- [Instruções de trabalho]
**a)** Pode duplicar, sem qualquer alteração, o trecho do texto sobre a cadeia produtiva da comunicação gráfica que vai de "Contra a recessão" até "publicidade e propaganda."?
**b)** Como prosseguiria o texto sobre a cadeia produtiva da comunicação gráfica depois da última frase apresentada? Escreva essa continuação.

── Texto base

Contra a recessão

Na medicina, o procedimento fundamental é o diagnóstico. Quando correto e feito no tempo certo, propicia terapêutica adequada e possibilidades amplas e concretas de cura. A analogia é perfeita quando se trata de identificar as causas reais dos problemas da economia e/ou das empresas de um ou mais segmentos. É o caso do fenômeno verificado de forma genérica na chamada cadeia produtiva da comunicação gráfica, na qual interagem importantes setores de atividades, como jornais e revistas, livros, indústria gráfica, fabricantes de papel, tintas e outros insumos, e publicidade e propaganda.

Para ilustrar a questão, é pertinente, neste momento em que o País comemora o Dia da Imprensa (10 de setembro), analisar uma tendência preocupante: estudo da Associação Nacional de Jornais (ANJ) demonstra que a circulação de diários caiu 9,1% em 2002. É o segundo ano consecutivo de declínio, após os 2,7% negativos registrados em 2001. Os dados são coerentes com os índices de leitura do mercado livreiro (menos de dois exemplares por habitante/ano) e as estatísticas da Associação Brasileira da Indústria Gráfica (Abigraf), que indicam quedas consecutivas dos faturamentos nos dois últimos exercícios (US$ 6,2 bilhões no ano 2000; US$ 5,28 bilhões em 2001, e US$ 4,42 bilhões em 2002).

────
── Material fornecido

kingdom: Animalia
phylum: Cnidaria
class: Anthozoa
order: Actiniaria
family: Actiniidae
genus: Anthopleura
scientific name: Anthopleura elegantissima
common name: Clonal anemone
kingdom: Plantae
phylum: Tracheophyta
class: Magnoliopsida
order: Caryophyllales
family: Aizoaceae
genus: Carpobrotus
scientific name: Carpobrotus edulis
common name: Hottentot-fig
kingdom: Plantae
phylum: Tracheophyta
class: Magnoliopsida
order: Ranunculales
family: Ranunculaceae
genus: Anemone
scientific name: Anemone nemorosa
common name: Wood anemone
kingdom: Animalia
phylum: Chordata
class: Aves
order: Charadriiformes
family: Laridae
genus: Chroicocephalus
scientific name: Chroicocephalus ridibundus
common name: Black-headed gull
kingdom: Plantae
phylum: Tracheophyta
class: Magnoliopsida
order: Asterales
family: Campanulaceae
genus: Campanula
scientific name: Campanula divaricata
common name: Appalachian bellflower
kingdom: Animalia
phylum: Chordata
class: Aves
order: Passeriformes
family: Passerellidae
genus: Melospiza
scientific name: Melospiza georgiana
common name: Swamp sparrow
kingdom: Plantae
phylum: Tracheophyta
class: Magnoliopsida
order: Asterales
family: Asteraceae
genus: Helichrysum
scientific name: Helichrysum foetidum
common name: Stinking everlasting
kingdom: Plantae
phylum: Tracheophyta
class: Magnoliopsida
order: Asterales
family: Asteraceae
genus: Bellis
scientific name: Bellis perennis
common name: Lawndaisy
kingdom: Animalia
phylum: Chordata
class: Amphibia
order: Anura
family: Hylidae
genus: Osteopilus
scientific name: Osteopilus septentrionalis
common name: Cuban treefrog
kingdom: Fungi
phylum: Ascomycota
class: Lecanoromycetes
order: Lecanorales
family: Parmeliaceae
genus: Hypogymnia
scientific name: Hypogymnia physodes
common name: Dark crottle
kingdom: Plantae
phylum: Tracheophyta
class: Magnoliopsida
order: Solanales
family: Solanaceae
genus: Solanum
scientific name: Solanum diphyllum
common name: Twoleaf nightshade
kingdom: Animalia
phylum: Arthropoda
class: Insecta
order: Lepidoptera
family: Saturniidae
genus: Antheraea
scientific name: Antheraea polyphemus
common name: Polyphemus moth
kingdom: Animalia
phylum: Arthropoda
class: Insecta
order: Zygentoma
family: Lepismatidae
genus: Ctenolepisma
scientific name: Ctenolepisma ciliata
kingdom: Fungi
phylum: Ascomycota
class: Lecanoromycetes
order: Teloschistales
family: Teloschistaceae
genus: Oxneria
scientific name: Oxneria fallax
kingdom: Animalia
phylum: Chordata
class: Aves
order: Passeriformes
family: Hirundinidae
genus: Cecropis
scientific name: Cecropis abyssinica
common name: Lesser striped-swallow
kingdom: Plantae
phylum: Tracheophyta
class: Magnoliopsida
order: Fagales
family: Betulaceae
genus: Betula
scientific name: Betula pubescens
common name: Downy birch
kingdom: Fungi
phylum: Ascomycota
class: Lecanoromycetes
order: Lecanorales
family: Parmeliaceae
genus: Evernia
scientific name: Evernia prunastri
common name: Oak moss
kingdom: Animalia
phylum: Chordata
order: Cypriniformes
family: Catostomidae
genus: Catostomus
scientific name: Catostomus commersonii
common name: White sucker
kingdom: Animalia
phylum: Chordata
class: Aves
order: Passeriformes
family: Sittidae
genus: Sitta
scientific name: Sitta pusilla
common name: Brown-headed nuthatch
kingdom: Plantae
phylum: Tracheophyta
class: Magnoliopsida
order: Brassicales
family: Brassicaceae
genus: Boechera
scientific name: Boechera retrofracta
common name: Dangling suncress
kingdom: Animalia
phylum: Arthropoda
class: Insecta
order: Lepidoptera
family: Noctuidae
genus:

────

- [Respostas por tarefa]
**a)**
Contra a recessão

Na medicina, o procedimento fundamental é o diagnóstico. Quando correto e feito no tempo certo, propicia terapêutica adequada e possibilidades amplas e concretas de cura. A analogia é perfeita quando se trata de identificar as causas reais dos problemas da economia e/ou das empresas de um ou mais segmentos. É o caso do fenômeno verificado de forma genérica na chamada cadeia produtiva da comunicação gráfica, na qual interagem importantes setores de atividades, como jornais e revistas, livros, indústria gráfica, fabricantes de papel, tintas e outros insumos, e publicidade e propaganda.

**b)**
São numerosas as análises que atribuem a retração desses mercados ao advento e avanço das mídias eletrônicas, em especial a internet. Grave erro de diagnóstico, evidenciando o risco de tornar mais penosos, demorados e complexos o tratamento e cura dos setores incluídos na cadeia produtiva da comunicação gráfica. Este recorte limitado e simplista do cabedal de problemas não se justifica. É como se não vivêssemos um processo prolongado de retração da economia; é como se o Brasil não tivesse apenas cerca de cinco milhões de usuários da web; é como se o desemprego não existisse.

Somam-se aos problemas conjunturais agudos da economia algumas endemias sociais, como o índice conjunto (oficial, é importante frisar) de analfabetismo pleno e funcional, simplesmente assustador: 44,7% dos brasileiros, em termos práticos, não lêem e, portanto, não consomem itens da comunicação impressa. Além disso, o baixo poder aquisitivo de grande parcela da população, inclusive a alfabetizada, torna inviável para numerosas famílias, em momentos de retração, desemprego e queda da renda e dos salários, a compra de livros, jornais, revistas. Considerando-se a economia de escala, entende-se facilmente como a exclusão social, falta de cultura, juros altos, escassez de crédito, baixa liquidez e prolongada política monetária muito rígida interpõem-se como reais obstáculos à expansão do mercado.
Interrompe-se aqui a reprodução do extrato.